1. Is this idea something we would be proud to recommend to friends and family?
Following a “don’t do bad things” doctrine seems like a great foundation for any company, but what exactly does that mean and does it allow too much wiggle room? We decided the best way to assess a company’s moral worth was that it must be something that we wouldn’t hesitate to recommend to the people close to us. Put simply, we don’t want to do anything that could be construed as being immoral, illegal, or otherwise icky.
2. What is the potential ROI? Is it big? It’s got to be big.
The entire notion of “big” is key here. Anything we do must target large markets ripe for disruption.

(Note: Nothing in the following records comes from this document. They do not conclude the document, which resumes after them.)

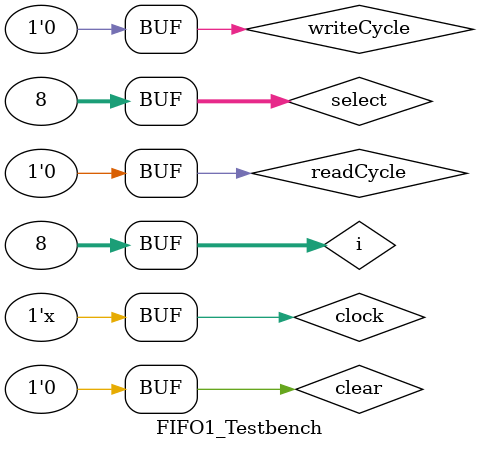
<source format=v>

/*
	Simulation system asserts hard "Clear" for first 100ns
*/	



/*
    FIFO_Testbench - test empty/full logic
*/

`timescale 1ns / 1ps

module FIFO1_Testbench;

    localparam DataWidth = 8; 

    reg  [DataWidth-1:0] testPatterns [0:15];
    wire [DataWidth-1:0] readData;
    reg  clock = 0;
    reg  clear = 0;
    wire empty, full;
    reg  writeCycle = 0;
    reg  readCycle = 0;
    
    integer  select = 0;
    integer i;
    
    FIFO1 #(.DataWidth (DataWidth),
            .AddrWidth (4))
        U1 (.Clk (clock),
            .Clr (clear),
            .Empty (empty),
            .Full (full),
            .WriteData (testPatterns [select]),
            .ReadData (readData),
            .WriteCycle (writeCycle),
            .ReadCycle (readCycle));  
  
    //
    // test bench initializations
    //    
    
    initial
    begin
        for (i=0; i<16; i=i+1)
            testPatterns [i] = 8'haa + 3 * i;
    end

    initial
    begin
        $display ("module: %m");

//        $monitor ($time, " ReadAddr = %d, WriteAddr = %d, NumberStored = %d, full = %d, fifo_empty = %d, Received = %x",
//                    U1.fifo.ReadAddr, U1.fifo.WriteAddr, U1.fifo.NumberStored, U1.fifo.Full, U1.fifo.Empty, ReceivedWord);
        
        
        clock = 1'b0;
        clear = 1'b1; // active high

        #20 clear = 1'b0; 
    end
    
    //
    // clock period
    //
    always
        #5 clock = ~clock; //toggle clk 
        

    //
    // test run
    //
    
    initial
    begin
        #62
        for (select=0; select<8; select=select+1)
        begin
            #100 writeCycle = 1;
            #10  writeCycle = 0;
        end
        
        for (i=0; i<8; i=i+1)
        begin
            #100 readCycle = 1;
            #10  readCycle = 0;
        end

        #100 writeCycle = 1;
        #10  writeCycle = 0;

        #100 readCycle = 1;
        #10  readCycle = 0;

        #100 readCycle = 1; // keep reading when empty
        #10  readCycle = 0;

        #100 readCycle = 1;
        #10  readCycle = 0;
    
    end
endmodule



</source>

If we are going to spend our time, energy and money on an idea, we need to focus our efforts on large opportunities.
3. Can we add a lot of value in small increments of time?
We have many 10-minute windows in our calendars. All too often these are wasted. We want to apply these opportunities to a project as often as we can to quickly iterate on through to creating a profitable company.
4. This isn’t a moonshot, is it?
We love big, world-changing ideas, but we’ve been burned before when investing in bleeding-edge technologies. The risks are too high and the timelines too nebulous. Instead, we want to meet a need that exists today. This means developing projects that riff on brilliant hacks to existing technologies and setting goals where progress can be measured.
5. Can this become cashflow-positive in 12 months?
The simplest measure of success for a business is whether or not it can make money. Any company we launch should become profitable within 12 months, not some ever-elusive future date.
6. Is this something we can build and scale quickly?
We don’t want to build a lifestyle company that we’ll stick with for years to come. We want to focus on companies that can grow quickly and scale.